Groundbreaking Fossil Shows What A Pig From The Age Of Dinosaurs Would Have Looked Like
According to the researchers, the fossils discovered in the Karoo desert represent an extremely rare find because it turns out that a few of the dead Lystrosaurus retained parts of their skin on them.
Lystrosaurus was an amazing survivor
Eleven years have passed since the discovery of the first Lystrosaurus fossil in the Karoo desert. A total of 170 prehistoric specimens have been found at the site since then, including the remains of eight Lystrosaurus.
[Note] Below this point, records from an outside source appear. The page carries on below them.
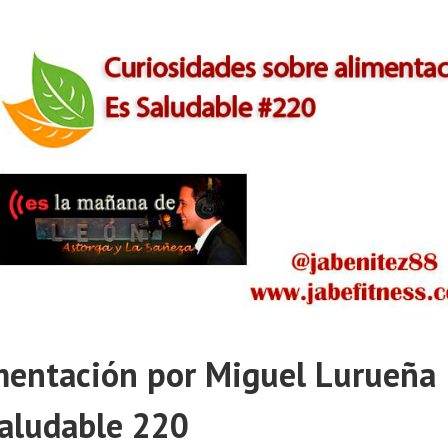
mentación por Miguel Lurueña 
aludable 220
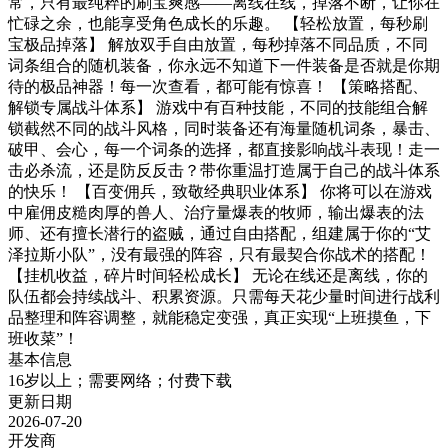
常，只有最纯粹的刷宝爽感——离线在线，掉落不断，让你在
忙碌之余，也能享受角色成长的乐趣。 【轻松放置，每秒刷
宝极品掉落】 解放双手自由放置，每秒掉落不同品质，不同
词条组合的随机装备，你永远不知道下一件装备是否就是你期
待的极品神器！每一次查看，都可能有惊喜！ 【策略搭配、
解锁专属战斗体系】 游戏中有百种技能，不同的技能组合解
锁截然不同的战斗风格，同时装备还有海量随机词条，暴击、
破甲、会心，每一个词条的选择，都直接影响战斗表现！走一
击必杀流，还是防反反击？带你重温打造属于自己的战斗体系
的快乐！ 【百变佣兵，致敬经典职业体系】 你将可以在游戏
中雇佣皮糙肉厚的兽人、治疗量爆表的牧师，输出爆表的法
师、还有擅长潜行的盗贼，通过自由搭配，组建属于你的“艾
泽拉斯小队”，没有最强的阵容，只有最契合你战术的搭配！
【挂机收益，碎片时间轻松成长】 无论在线还是离线，你的
队伍都会持续战斗、积累资源。只需每天花少量时间进行战利
品整理和阵容调整，就能稳定变强，真正实现“上班摸鱼，下
班收菜”！
基本信息
16岁以上；需要网络；付费下载
更新日期
2026-07-20
开发商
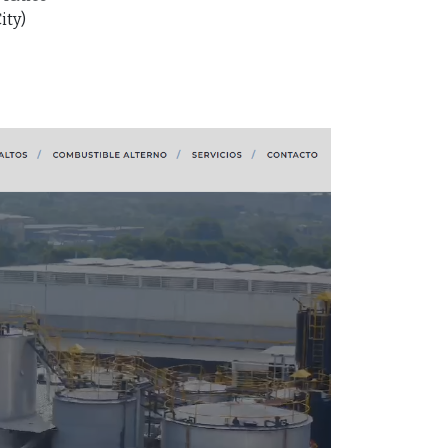
ity
)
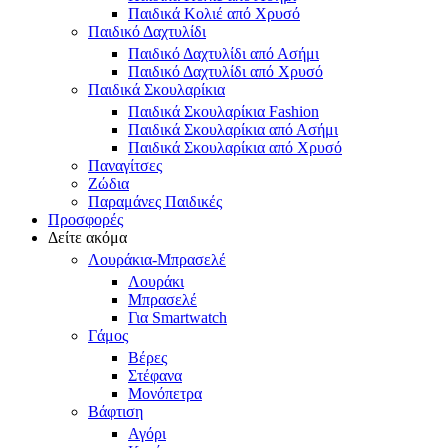
Παιδικά Κολιέ από Χρυσό
Παιδικό Δαχτυλίδι
Παιδικό Δαχτυλίδι από Ασήμι
Παιδικό Δαχτυλίδι από Χρυσό
Παιδικά Σκουλαρίκια
Παιδικά Σκουλαρίκια Fashion
Παιδικά Σκουλαρίκια από Ασήμι
Παιδικά Σκουλαρίκια από Χρυσό
Παναγίτσες
Ζώδια
Παραμάνες Παιδικές
Προσφορές
Δείτε ακόμα
Λουράκια-Μπρασελέ
Λουράκι
Μπρασελέ
Για Smartwatch
Γάμος
Βέρες
Στέφανα
Μονόπετρα
Βάφτιση
Αγόρι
Amazingly, two of these animals were found buried with parts of their skin intact even after millions of years after their death.
Extremely dry conditions like drafts are thought to have caused the death and rapid fossilization of the discovered Lystrosaurus. However, it was because of the dryness that parts of their skin dried out so much that they mummified along with the bones. Fossils from the Karoo Desert suggest that many Lystrosaurus may have congregated there in search of food and water before they died.
One of the most fascinating things about Lystrosaurus as a species is that it had both mammalian and reptilian characteristics. This is why they are classified as Therapsids, direct ancestors of mammals, also called protomammals.
Interestingly, the species also managed to survive a large catastrophic event during its existence. For example, researchers claim that 252 years ago more than 70% of land animals on Earth became extinct due to large-scale extinction events primarily triggered by the eruption of large volcanoes in Siberia.
Mass extinction couldn’t kill them, but hunger and thirst did
Lystrosaurs remained alive long after these events, likely because they hibernated during the period of destruction. They are also considered to be one of the very first animals to have the ability to hibernate. Moreover, Lystrosaurus inhabited not only Africa, but also parts of Asia (India, China) and Antarctica.